I am a pretty computer literate person but an Ai beginner i.e. I am completely new to the Creative Cloud/Adobe Illustrator. (This is also the first time I've used CreativeLive.) I think this course it is fantastic. The pace is good as is the content which progressed logically and covers all the basics you'd hope it would. The course is 2 full days' worth of material but it is broken down into segments so you can revisit or skip through as you need to. The presenter is really personable and easy to watch (even for me, a Londoner!). I would also say I think it is pretty good value for money -- I am currently enrolled on a part time course, basically doing the same sort of stuff, and I have to say this is better and a bit cheaper!
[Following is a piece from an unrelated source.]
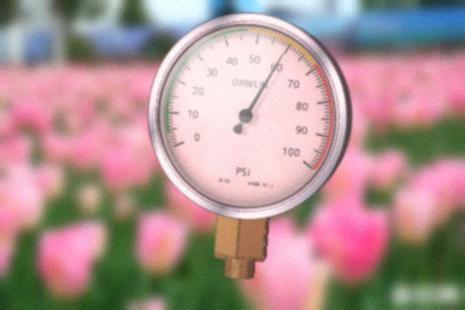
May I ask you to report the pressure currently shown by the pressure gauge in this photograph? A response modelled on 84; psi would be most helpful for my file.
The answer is 60; psi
I definitely recommend it to you!

jackflash
 

A brilliantly designed course. it's almost magic. It's everything you hope for in a follow-along software class. Brian Wood has engineered it so that you start on a project that just needs basics, and then you move on to more & more complicated projects, and almost without realizing it you've learned Illustrator. This doesn't just happen -- Wood has clearly put a LOT of effort into creating this course. Here's one trivial example: he doesn't overload you with a lot of keyboard shortcuts right at the beginning -- you start with the actions themselves, using the (admittedly tedious but easy) pulldown menus, and then after you're comfortable with what you're doing, he'll throw in the shortcut. It may seem obvious, but so many instructors feel they have to give you an extensive foundation of definitions, shortcuts, interfaces, etc., before you ever do anything. Good stuff to know, but you'll never remember it. Wood has you up and working almost immediately. And he's a joy to listen to, at a perfect pace. Highly recommended.

Philippe LIENARD
 

Top course. Very well explained, clear, good examples, pleasant teacher. I like it and recommend it. One suggestion, it would be nice to have a detailed table of content of the course in the material. For instance, it took me quite a while to find back the part of the course where how to make a gear was explained.